Bei einer längeren Formbaisse geht es in Gelsenkirchen jeweils auch nicht lange, bis Unruhe herrscht. So kam heraus, dass sich van Wonderen Anfang Dezember bereits nach wenigen Spielen mit den Vereinsverantwortlichen zusammengesetzt hatte und kurz davor war, sein Amt niederzulegen. Wie aus internen Kreisen zu hören ist, hat er dadurch viel an Vertrauen verloren. Dennoch folgte nach seinem Gespräch mit der Vereinsführung die beste Phase der Saison für das Team aus Gelsenkirchen.
Mittlerweile wirkt die Stimmung auf Schalke wieder angespannter und wie so oft, wenn es bei den Königsblauen nicht nach Wunsch läuft, wird der Torwart gewechselt. Am Freitag gegen Preussen Münster wird zum ersten Mal Loris Karius für die Schalker zwischen den Pfosten stehen. Damit kommt bei Schalke schon der elfte Torwart seit 2020 zum Zug. Nicht einmal Sion hatte in dieser Zeit so viele verschiedene Trainer.
Im Vergleich zum letzten Jahr ist es bei den Knappen aber noch einigermassen ruhig und das Abstiegsgespenst scheint sehr weit entfernt zu sein. Doch nun müssen dringend wieder Punkte her. In den nächsten Spielen trifft man mit Preussen Münster und Hertha BSC auf zwei direkte Konkurrenten, bei denen Punkte schon nahezu Pflicht sind. Besonders beim Heimspiel gegen Münster ist kein Ausrutscher erlaubt.
Bereits im letzten Jahr drohte Schalke bei einem Abstieg in die 3. Liga die Insolvenz. Hätte S04 die Liga nicht halten können, wäre die Lizenz für die dritthöchste Liga nur unter bestimmten Vorgaben genehmigt worden. Seit Jahren sind die Knappen stark verschuldet. Die Regularien der Deutschen Fussball Liga (DFL) erfüllen sie zwar, die Vorgaben des Deutschen Fussball-Bunds (DFB), dem die 3. Liga untersteht, sind aber strenger.
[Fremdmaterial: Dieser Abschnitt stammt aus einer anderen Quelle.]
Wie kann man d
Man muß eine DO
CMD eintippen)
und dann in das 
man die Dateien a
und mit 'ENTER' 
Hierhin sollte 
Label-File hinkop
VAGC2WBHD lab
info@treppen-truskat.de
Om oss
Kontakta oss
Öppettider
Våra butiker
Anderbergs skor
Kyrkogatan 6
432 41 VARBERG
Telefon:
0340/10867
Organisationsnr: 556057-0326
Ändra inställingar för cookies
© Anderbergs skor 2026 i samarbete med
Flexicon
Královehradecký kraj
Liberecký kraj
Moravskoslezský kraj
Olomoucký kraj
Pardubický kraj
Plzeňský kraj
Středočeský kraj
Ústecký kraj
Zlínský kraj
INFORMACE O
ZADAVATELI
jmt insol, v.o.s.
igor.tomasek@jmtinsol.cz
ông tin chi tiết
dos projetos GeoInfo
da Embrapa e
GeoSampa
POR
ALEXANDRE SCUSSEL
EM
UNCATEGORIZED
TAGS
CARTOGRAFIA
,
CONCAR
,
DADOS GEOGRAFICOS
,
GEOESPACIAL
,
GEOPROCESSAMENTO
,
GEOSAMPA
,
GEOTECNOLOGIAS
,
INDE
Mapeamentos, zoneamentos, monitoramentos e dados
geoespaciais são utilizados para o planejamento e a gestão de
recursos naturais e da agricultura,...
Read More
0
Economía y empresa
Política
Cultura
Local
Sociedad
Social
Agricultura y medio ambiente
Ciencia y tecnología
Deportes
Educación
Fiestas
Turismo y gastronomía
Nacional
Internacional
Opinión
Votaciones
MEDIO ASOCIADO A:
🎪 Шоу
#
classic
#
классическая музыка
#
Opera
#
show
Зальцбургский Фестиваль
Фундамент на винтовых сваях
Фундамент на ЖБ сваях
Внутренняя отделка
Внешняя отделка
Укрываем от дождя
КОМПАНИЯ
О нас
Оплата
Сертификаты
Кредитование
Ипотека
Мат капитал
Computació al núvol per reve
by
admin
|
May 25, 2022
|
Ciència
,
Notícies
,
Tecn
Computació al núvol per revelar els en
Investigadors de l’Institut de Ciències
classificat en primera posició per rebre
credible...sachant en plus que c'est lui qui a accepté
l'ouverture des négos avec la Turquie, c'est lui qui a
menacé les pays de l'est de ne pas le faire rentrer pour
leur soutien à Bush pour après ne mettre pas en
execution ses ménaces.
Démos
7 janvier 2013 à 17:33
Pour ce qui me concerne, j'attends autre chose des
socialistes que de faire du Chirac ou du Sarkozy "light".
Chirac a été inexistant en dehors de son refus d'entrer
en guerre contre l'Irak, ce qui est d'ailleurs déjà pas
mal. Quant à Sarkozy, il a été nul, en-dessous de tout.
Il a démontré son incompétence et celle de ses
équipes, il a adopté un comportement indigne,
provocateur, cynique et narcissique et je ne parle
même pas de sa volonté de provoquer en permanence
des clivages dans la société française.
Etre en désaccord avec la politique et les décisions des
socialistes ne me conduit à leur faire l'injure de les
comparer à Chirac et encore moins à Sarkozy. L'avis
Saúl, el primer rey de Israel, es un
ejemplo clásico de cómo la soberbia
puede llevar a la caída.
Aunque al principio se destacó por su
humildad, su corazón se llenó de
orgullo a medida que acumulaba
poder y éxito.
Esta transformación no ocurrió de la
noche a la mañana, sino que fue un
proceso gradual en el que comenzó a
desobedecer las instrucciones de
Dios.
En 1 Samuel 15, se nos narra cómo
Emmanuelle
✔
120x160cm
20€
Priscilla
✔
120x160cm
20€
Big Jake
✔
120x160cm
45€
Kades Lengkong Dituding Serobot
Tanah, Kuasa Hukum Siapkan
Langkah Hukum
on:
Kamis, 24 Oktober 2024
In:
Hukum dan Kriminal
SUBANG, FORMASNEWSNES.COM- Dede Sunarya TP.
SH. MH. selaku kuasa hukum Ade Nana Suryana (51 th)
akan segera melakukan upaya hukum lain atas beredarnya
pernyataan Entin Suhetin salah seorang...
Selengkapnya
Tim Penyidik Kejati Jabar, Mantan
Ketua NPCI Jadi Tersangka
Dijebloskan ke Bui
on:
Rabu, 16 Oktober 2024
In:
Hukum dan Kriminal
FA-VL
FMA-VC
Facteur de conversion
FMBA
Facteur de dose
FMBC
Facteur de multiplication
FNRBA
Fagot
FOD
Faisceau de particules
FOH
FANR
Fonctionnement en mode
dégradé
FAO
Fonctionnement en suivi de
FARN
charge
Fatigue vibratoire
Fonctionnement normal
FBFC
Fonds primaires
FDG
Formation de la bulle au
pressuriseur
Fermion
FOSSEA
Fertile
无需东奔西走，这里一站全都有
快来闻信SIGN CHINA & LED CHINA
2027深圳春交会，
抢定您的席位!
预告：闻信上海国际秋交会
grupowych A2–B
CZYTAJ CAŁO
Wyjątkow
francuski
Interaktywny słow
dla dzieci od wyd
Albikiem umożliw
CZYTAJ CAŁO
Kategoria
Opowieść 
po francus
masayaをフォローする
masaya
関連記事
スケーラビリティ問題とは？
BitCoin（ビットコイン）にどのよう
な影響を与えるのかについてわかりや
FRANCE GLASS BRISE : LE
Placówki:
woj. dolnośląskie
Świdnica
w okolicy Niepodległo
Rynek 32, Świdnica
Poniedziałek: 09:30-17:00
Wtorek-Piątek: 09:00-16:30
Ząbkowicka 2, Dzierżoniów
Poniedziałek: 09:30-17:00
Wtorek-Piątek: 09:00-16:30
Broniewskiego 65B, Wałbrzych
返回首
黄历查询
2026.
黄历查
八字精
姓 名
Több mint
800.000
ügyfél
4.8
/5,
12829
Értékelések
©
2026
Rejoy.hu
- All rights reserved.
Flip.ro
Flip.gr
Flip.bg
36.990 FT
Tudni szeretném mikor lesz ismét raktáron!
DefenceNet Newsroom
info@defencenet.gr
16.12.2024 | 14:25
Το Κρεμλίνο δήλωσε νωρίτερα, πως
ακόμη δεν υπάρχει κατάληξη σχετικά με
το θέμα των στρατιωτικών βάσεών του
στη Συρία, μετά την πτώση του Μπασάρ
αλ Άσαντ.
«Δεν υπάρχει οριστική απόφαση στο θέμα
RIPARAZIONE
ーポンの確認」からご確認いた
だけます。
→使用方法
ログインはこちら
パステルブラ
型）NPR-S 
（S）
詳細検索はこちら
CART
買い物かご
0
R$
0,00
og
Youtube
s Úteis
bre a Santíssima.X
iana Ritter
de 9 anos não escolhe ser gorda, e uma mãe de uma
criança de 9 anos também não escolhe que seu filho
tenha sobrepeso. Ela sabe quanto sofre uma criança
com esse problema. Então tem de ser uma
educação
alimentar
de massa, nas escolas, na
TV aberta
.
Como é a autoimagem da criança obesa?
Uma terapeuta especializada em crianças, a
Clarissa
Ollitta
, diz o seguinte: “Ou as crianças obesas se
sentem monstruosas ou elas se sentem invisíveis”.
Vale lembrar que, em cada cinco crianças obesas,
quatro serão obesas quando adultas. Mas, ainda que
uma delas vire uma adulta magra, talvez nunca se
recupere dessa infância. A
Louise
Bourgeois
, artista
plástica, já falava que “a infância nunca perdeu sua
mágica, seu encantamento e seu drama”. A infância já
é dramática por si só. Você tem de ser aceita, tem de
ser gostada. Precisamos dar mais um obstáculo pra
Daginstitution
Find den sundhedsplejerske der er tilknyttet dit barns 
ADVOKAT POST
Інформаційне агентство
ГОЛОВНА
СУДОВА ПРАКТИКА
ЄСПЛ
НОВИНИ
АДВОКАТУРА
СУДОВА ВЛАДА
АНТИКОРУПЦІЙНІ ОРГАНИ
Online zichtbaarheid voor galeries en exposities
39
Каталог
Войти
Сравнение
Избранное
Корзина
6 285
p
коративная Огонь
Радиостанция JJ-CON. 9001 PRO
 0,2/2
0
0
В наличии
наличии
Die Knappen ergreifen immer wieder neue Massnahmen, um aus den Schulden zu kommen. So wurde zu Beginn des Jahres eine Fördergenossenschaft gegründet, damit das Loch im Portemonnaie weiter verkleinert werden kann. Mittlerweile wurden bereits ca. 6,2 Millionen Euro gesammelt, doch die Schulden sind noch lange nicht abgezahlt. Angeblich fehlen den Knappen 100 Millionen Euro.
Spätestens nach dem Aufeinandertreffen der beiden kriselnden Riesen in der nächsten Woche könnte es für eine Mannschaft zu einer sehr ungemütlichen Lage kommen. Es steht also einiges auf dem Spiel und stimmungstechnisch dürfte es ebenfalls eine grandiose Partie werden. So wird für das Spiel im Berliner Olympiastadion ein riesiger Schwarm Auswärtsfans erwartet. Über 20'000 Fans aus Gelsenkirchen sollen anreisen. Die Unterstützung ihrer Anhängerschaft haben die Klubs also trotz Krise nicht verloren.